Please arrange the lines from the one containing "pose: elev=325.3 azim=105.0" through the last line of the entries as a numbered list, leaving out blank lines.

__Recorded data__:
-*-
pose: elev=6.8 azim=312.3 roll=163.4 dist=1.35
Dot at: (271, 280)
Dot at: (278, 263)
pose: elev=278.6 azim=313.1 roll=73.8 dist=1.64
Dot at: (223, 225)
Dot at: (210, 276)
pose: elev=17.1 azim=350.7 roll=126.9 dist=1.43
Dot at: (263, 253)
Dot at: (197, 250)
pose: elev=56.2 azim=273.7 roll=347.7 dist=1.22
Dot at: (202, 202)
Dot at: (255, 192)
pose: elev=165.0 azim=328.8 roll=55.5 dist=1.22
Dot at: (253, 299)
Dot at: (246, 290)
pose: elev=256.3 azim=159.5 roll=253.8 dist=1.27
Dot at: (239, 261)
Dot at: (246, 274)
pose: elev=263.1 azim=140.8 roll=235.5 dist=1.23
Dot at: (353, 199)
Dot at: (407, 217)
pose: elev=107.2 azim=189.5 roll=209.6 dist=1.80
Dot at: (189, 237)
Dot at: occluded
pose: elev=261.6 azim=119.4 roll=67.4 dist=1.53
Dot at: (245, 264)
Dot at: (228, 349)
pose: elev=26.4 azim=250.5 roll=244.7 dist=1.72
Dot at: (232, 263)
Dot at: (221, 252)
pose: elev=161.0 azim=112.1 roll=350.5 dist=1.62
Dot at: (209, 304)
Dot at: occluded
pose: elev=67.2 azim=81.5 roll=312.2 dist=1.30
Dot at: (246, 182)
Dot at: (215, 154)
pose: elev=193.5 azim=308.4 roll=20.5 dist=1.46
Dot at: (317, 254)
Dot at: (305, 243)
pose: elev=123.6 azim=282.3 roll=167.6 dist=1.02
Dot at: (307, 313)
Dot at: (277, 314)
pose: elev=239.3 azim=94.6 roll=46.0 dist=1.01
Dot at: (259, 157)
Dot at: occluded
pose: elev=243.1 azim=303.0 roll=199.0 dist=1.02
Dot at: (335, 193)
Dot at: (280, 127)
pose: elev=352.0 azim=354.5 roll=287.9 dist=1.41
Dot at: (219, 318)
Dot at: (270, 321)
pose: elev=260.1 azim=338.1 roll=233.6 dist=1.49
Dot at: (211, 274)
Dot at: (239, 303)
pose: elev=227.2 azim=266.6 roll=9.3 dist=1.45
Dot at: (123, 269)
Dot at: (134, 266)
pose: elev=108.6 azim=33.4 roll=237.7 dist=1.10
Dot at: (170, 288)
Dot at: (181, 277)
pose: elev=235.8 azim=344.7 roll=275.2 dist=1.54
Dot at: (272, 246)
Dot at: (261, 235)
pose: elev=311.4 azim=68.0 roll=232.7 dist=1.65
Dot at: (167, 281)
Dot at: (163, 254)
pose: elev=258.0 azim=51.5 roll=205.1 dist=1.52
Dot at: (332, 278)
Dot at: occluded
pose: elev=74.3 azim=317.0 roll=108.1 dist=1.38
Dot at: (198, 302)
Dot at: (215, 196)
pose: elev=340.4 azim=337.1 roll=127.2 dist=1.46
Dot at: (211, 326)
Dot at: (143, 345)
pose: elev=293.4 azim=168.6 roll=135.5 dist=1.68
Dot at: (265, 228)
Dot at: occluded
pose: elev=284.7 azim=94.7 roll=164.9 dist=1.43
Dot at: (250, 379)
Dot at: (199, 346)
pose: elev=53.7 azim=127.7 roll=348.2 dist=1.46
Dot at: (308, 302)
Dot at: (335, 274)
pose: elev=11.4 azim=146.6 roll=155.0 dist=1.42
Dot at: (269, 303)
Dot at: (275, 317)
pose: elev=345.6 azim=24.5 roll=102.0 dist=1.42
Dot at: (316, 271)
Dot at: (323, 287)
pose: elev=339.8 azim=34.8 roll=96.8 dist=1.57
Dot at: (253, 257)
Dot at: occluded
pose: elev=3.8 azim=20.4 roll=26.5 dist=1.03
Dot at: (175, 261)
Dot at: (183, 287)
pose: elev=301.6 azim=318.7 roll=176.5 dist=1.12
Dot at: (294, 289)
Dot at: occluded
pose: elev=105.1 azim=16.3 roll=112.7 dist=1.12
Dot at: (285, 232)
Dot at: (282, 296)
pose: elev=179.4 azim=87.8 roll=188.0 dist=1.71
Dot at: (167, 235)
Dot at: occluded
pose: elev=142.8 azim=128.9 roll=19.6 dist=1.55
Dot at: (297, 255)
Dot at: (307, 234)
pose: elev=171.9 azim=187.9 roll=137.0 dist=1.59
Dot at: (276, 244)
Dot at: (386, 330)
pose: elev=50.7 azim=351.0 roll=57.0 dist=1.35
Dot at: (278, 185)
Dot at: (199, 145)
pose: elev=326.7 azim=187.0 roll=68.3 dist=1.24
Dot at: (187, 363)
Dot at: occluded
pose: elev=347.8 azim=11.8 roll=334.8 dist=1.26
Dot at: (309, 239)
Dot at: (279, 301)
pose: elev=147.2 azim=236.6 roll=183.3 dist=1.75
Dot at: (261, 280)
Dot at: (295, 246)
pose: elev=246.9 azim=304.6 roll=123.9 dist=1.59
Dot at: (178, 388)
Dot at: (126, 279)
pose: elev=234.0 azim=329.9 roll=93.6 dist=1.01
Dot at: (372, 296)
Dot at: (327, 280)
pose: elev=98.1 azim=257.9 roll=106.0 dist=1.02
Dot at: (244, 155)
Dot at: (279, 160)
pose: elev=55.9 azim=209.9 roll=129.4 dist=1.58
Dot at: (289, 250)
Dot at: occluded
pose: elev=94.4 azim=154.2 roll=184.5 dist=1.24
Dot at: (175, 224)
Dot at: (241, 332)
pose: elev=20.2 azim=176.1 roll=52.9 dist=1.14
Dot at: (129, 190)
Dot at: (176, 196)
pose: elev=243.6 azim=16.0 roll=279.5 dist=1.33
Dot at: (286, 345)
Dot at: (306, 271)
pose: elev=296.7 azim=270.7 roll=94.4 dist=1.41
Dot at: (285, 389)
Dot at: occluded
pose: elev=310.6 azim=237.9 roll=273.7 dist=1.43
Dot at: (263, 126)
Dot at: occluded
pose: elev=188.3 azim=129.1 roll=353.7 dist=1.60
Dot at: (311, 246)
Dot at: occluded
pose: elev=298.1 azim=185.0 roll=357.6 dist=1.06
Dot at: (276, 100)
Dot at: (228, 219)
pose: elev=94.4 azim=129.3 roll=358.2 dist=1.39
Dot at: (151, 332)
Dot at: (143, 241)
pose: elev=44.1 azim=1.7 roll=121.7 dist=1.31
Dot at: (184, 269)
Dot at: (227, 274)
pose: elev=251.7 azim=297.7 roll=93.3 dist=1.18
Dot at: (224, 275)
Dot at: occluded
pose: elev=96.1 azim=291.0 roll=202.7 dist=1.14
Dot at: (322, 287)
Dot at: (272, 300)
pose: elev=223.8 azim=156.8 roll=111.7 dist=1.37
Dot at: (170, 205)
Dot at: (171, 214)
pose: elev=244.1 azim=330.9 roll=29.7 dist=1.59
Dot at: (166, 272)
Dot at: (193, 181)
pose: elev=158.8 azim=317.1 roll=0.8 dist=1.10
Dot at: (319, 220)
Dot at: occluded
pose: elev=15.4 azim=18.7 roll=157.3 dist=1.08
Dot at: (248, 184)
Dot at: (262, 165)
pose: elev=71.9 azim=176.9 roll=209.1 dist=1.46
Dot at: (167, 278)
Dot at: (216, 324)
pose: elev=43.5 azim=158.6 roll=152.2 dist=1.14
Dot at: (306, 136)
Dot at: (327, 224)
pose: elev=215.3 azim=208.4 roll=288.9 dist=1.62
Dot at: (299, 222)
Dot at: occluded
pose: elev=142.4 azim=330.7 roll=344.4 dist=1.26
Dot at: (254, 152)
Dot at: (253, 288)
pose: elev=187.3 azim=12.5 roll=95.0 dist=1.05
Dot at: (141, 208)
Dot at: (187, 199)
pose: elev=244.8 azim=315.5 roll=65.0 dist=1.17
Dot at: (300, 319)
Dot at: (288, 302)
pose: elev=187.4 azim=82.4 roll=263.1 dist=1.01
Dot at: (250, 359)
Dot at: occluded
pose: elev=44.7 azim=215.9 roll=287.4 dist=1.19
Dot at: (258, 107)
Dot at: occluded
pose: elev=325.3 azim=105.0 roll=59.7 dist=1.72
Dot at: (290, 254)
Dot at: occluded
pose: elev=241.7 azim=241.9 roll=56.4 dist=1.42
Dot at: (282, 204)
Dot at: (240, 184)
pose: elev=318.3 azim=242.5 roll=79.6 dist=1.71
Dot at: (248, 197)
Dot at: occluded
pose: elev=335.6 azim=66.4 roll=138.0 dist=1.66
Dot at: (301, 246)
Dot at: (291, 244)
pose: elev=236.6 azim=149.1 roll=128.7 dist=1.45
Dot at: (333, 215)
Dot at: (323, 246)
-*-
__FINAL ANSWER__:
1. pose: elev=325.3 azim=105.0 roll=59.7 dist=1.72
2. Dot at: (290, 254)
3. Dot at: occluded
4. pose: elev=241.7 azim=241.9 roll=56.4 dist=1.42
5. Dot at: (282, 204)
6. Dot at: (240, 184)
7. pose: elev=318.3 azim=242.5 roll=79.6 dist=1.71
8. Dot at: (248, 197)
9. Dot at: occluded
10. pose: elev=335.6 azim=66.4 roll=138.0 dist=1.66
11. Dot at: (301, 246)
12. Dot at: (291, 244)
13. pose: elev=236.6 azim=149.1 roll=128.7 dist=1.45
14. Dot at: (333, 215)
15. Dot at: (323, 246)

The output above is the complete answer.